• [ZITIERTE PASSAGE]:
Das Unternehmen kann hierbei mit unterschiedlichen Strategien reagieren, um die eigenen Werte mit denen der Mitarbeiter in Übereinstimmung zu bringen (vgl. im Folgenden Oechsler & Paul, 2019, S. 149 f.). So können Mitarbeiter gesucht werden, deren Werte sich mit den Werten des Unternehmens decken. Jedoch lassen sich die Werte des Mitarbeiters nur schwer erfragen oder beobachten. Auch kann diese Strategie die Unternehmensentwicklung hemmen. Eine zweite Strategie wäre, dass Mitarbeiter, z. B. über Belohnungssysteme, die Werte des Unternehmens akzeptieren und übernehmen. Zu beachten ist aber, dass eine Zwangsübernahme zu Widerstand (z. B. durch (innere) Kündigung) führen kann. Eine dritte Strategie wäre die wechselseitige Anpassung von Unternehmen und Mitarbeiter. Die Unterschiedlichkeit der Werte, auch zwischen den Mitarbeitern, und die schwierige Erfassbarkeit von Werten kann Ergebnisse verzerren. Insgesamt haben Werte aber einen wichtigen Einfluss auf die Unternehmenskultur, die Gestaltung der Personalführung, auf Anreiz- und Vergütungssystem oder auch die Personal- und Organisationsentwicklung.
Das Personalmanagement muss viele Anforderungen erfüllen. Gerade die Entwicklungen der vergangenen Jahre mit Digitalisierung, Globalisierung, immer schneller werdenden Märkten, demographischem Wandel und Wertewandel bringen geänderte und höhere Ansprüche mit sich. In den folgenden Kapiteln wird auf diese Herausforderungen in Bezug auf die einzelnen Teilbereiche der Personalprozesskette eingegangen.
Um eine möglichst gute Passung von Humanressourcen und Aufgaben in Organisationen zu erreichen, sind die anstehenden Aufgaben nach Art und Menge, zeitlichem und ggf. räumlichem Anfall abzuschätzen und festzuhalten. Ausgehend davon sind Kapazitäten und geforderte Mitarbeiterprofile abzuleiten. Prozessschritte und Instrumente hierzu werden im Folgenden vorgestellt und erläutert.

• [GEGEBENE DATEN]:
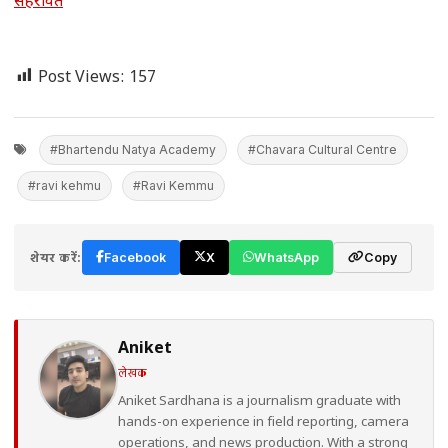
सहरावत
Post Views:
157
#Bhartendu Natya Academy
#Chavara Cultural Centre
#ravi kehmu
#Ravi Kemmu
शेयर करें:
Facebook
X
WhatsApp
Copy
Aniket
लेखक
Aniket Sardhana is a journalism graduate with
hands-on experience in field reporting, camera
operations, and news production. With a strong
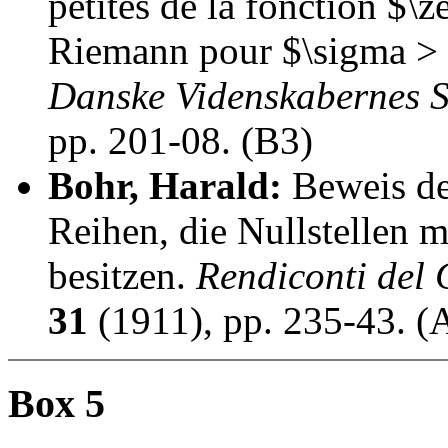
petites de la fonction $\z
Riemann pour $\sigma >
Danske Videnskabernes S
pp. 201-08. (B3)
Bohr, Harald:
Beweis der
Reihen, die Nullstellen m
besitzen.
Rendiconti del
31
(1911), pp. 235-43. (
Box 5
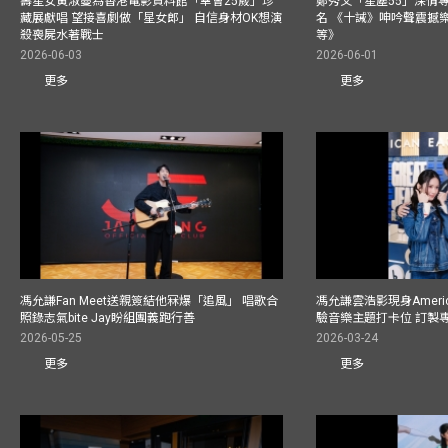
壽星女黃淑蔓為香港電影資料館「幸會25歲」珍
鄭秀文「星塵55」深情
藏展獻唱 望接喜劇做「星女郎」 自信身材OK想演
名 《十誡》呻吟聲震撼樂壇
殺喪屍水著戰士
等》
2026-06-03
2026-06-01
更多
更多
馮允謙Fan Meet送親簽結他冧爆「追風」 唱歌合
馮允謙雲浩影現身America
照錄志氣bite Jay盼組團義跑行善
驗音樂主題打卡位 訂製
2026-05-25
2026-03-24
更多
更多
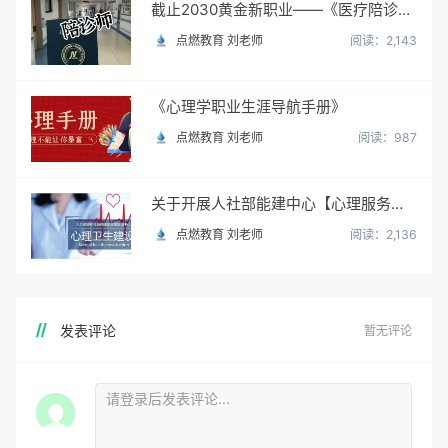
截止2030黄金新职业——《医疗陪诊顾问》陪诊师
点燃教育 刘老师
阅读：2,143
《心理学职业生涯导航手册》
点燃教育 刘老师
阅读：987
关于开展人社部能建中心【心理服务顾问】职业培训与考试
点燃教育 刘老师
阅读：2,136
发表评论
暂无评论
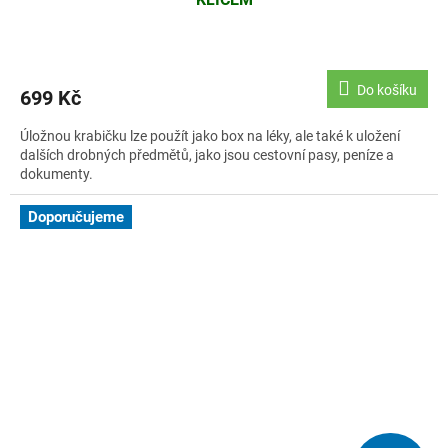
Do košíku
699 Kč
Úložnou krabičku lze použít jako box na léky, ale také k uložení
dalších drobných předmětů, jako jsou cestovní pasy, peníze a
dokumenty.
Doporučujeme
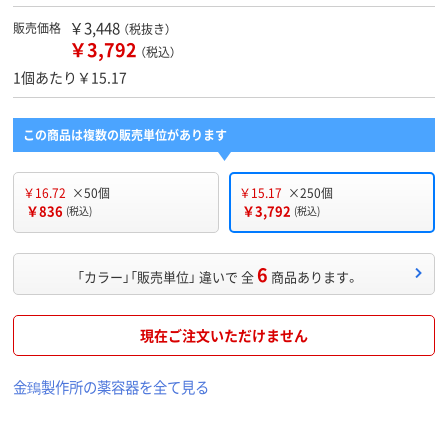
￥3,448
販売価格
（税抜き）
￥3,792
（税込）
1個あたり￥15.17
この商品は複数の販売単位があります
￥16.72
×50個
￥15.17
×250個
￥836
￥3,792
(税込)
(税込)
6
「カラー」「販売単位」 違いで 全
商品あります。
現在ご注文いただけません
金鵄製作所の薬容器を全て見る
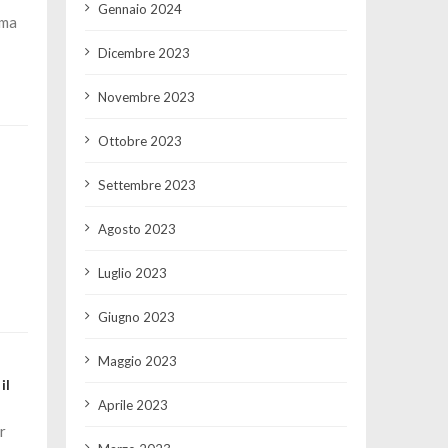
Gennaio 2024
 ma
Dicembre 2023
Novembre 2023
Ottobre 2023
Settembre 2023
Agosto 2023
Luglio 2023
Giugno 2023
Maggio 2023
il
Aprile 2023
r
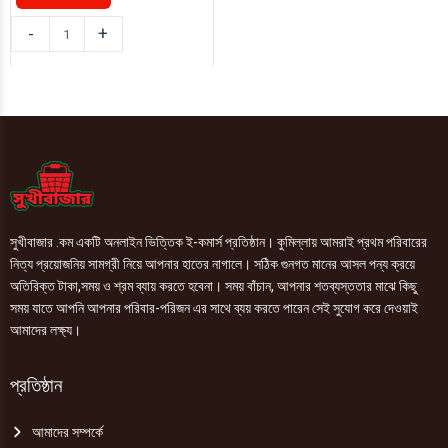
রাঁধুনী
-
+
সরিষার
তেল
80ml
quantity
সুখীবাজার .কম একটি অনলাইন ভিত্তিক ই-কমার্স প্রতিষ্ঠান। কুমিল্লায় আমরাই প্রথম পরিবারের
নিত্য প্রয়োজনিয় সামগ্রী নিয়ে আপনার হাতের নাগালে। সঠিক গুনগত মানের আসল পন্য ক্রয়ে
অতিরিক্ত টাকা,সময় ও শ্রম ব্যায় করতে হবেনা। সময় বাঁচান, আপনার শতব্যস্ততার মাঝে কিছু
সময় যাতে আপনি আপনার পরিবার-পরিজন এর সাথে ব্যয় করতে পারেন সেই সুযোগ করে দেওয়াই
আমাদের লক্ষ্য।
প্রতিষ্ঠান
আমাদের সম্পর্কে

• [ZUR AUFGABE]:
Welche dritte Strategie nennt die zitierte Passage, um die Werte des Unternehmens mit denen der Mitarbeiter in Übereinstimmung zu bringen?

• [ERGEBNIS DER AUFGABE]:
Die wechselseitige Anpassung von Unternehmen und Mitarbeiter.